Although fashion is always moving forward – think Alexander Wang’s innovative fabrics that change when heated – it always finds itself coming full circle to the same ideas and motifs. Season after season, designers return to their crutch of lace, leopard print and leather, and yes, they (sometimes) do new things with them, but inevitably the same ideas do crop up every fashion week merry-go-round. Fashion is forward-thinking and reactive, but with pressure to design up to 10 collections a year for some of the biggest players, it is understandable that not everyone can be Wang (who designs upwards of eight collections a year, not counting his recently announced H&M collaboration).
Speak of fashion carousels and you can’t ignore Marc Jacobs’ last show for Louis Vuitton, which revisited his iconic sets, designs and silhouettes from his 16 year reign at the creative helm of the French brand, and never has a collection all in black had more panache. The pieces were, of course, widely shot by fashion publications around the world, their dark sequined allure lighting up the pages of magazines and shimmering sombrely on the red carpet. As with every collection, there were numerous inspirations behind it and a young Kate Moss shot by the one-and-only Corinne Day in 1990 has airs of the show’s feel.

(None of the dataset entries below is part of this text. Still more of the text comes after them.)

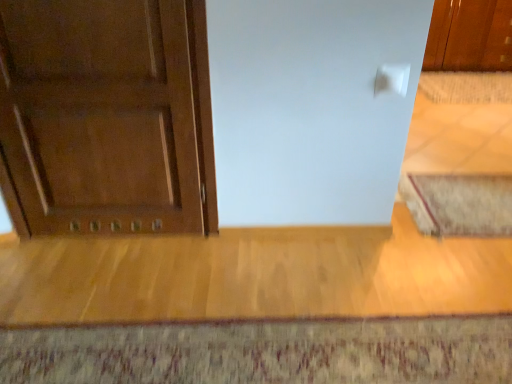
Question: From the image's perspective, is textured wool doormat at lower center, arranged as the 1th doormat when ordered from the bottom, above or below beige textured rug at lower right, the 2th doormat from the left?

Choices:
 (A) above
 (B) below

Answer: (B)

Question: Considering the positions of textured wool doormat at lower center, which ranks as the third doormat in right-to-left order, and beige textured rug at lower right, acting as the 2th doormat starting from the back, in the image, is textured wool doormat at lower center, which ranks as the third doormat in right-to-left order, wider or thinner than beige textured rug at lower right, acting as the 2th doormat starting from the back,?

Choices:
 (A) wide
 (B) thin

Answer: (A)

Question: Estimate the real-world distances between objects in this image. Which object is closer to the beige textured rug at lower right, which is the second doormat in front-to-back order?

Choices:
 (A) matte wood door at left
 (B) glossy wood cabinet at upper right
 (C) textured wool doormat at lower center, which is counted as the 3th doormat, starting from the back
 (D) beige woven mat at right, the 1th doormat in the right-to-left sequence

Answer: (C)

Question: Considering the real-world distances, which object is farthest from the beige textured rug at lower right, acting as the 2th doormat starting from the back?

Choices:
 (A) textured wool doormat at lower center, which ranks as the third doormat in right-to-left order
 (B) matte wood door at left
 (C) glossy wood cabinet at upper right
 (D) beige woven mat at right, the 3th doormat in the bottom-to-top sequence

Answer: (C)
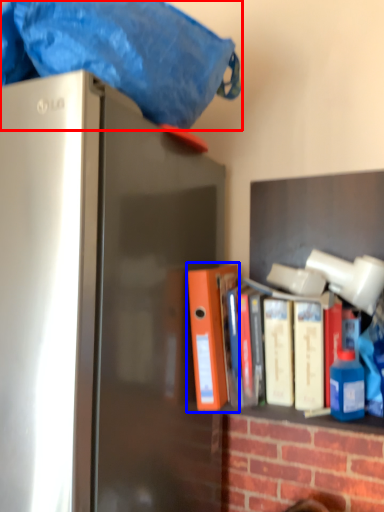
Question: Among these objects, which one is nearest to the camera, blanket (highlighted by a red box) or book (highlighted by a blue box)?

Choices:
 (A) blanket
 (B) book

Answer: (A)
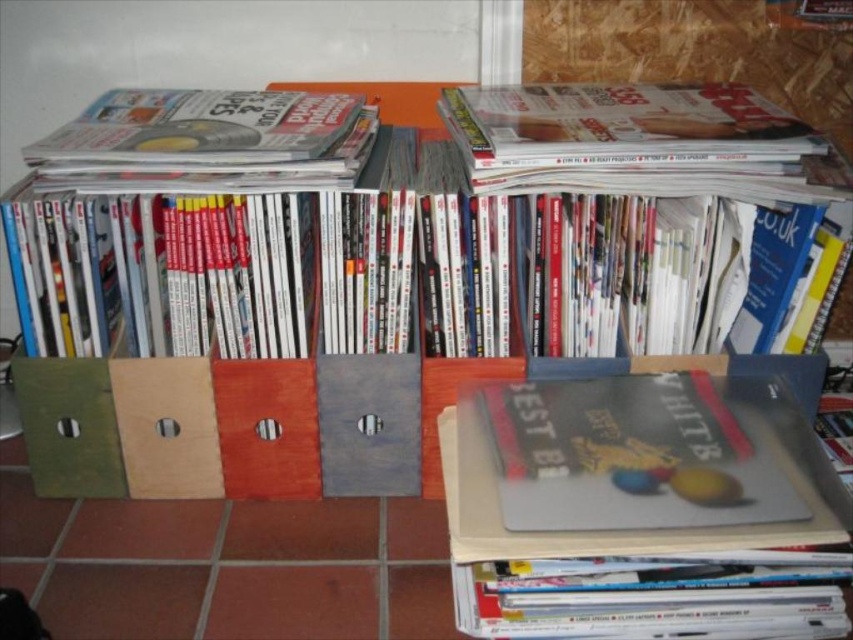
Consider the image. Is matte gray book at center to the left of matte black book at center from the viewer's perspective?

Incorrect, matte gray book at center is not on the left side of matte black book at center.

The width and height of the screenshot is (853, 640). In order to click on matte gray book at center in this screenshot , I will do `click(639, 500)`.

Locate an element on the screen. Image resolution: width=853 pixels, height=640 pixels. matte gray book at center is located at coordinates (639, 500).

Does wooden bookshelf at center have a larger size compared to matte black book at center?

Correct, wooden bookshelf at center is larger in size than matte black book at center.

Which is in front, point (360, 406) or point (500, 419)?

Point (500, 419) is more forward.

Measure the distance between wooden bookshelf at center and camera.

The distance of wooden bookshelf at center from camera is 38.02 inches.

The width and height of the screenshot is (853, 640). Identify the location of wooden bookshelf at center. (334, 316).

Does wooden bookshelf at center have a lesser width compared to matte gray book at center?

No, wooden bookshelf at center is not thinner than matte gray book at center.

Does wooden bookshelf at center have a greater height compared to matte gray book at center?

Correct, wooden bookshelf at center is much taller as matte gray book at center.

Which is in front, point (722, 214) or point (734, 492)?

Point (734, 492)

Where is `wooden bookshelf at center`? The height and width of the screenshot is (640, 853). wooden bookshelf at center is located at coordinates (334, 316).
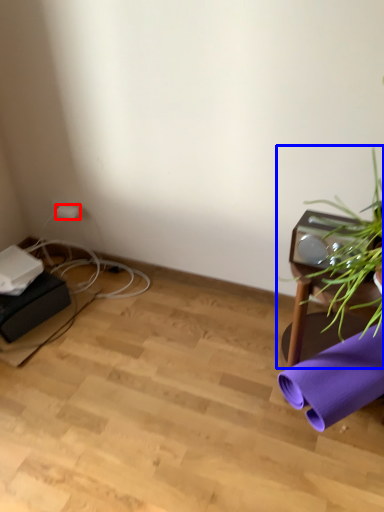
Question: Which object appears farthest to the camera in this image, plug (highlighted by a red box) or houseplant (highlighted by a blue box)?

Choices:
 (A) plug
 (B) houseplant

Answer: (A)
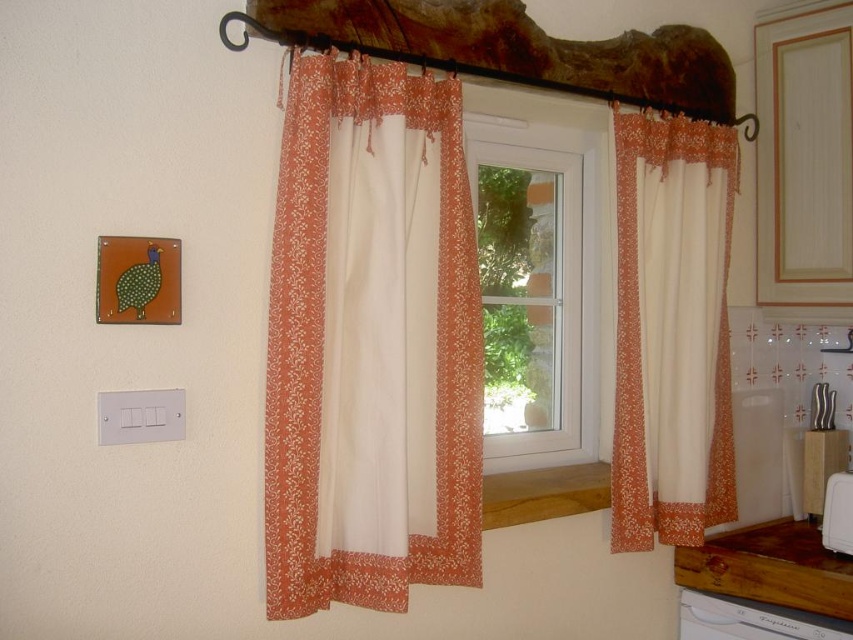
Is orange floral fabric curtains at center above floral lace curtain at right?

Incorrect, orange floral fabric curtains at center is not positioned above floral lace curtain at right.

Does orange floral fabric curtains at center appear on the left side of floral lace curtain at right?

The question is: is this an intentional reference or a classic example of fashion coming full circle? Did Marc pounce upon the insouciance of the picture, or just the general attitude of one of his many muses? And if the latter, then did Vogue Paris use the photograph as inspiration for its shoot with Edie Campbell? Probably, but even so, it is a coincidence, especially considering that when you put Kate Moss and Corinne Day together in a sentence, this is not the image that springs to mind. That’s nothing against the image, but rather a comment of the incredible work these two produced together. In the 24 years since Corinne incarnated Kate’s personality in black and white, fashion has come right back to this place again. Just look at her footwear as a classic example. The only difference: on a Nineties Kate Moss, Birkenstocks actually look vaguely good.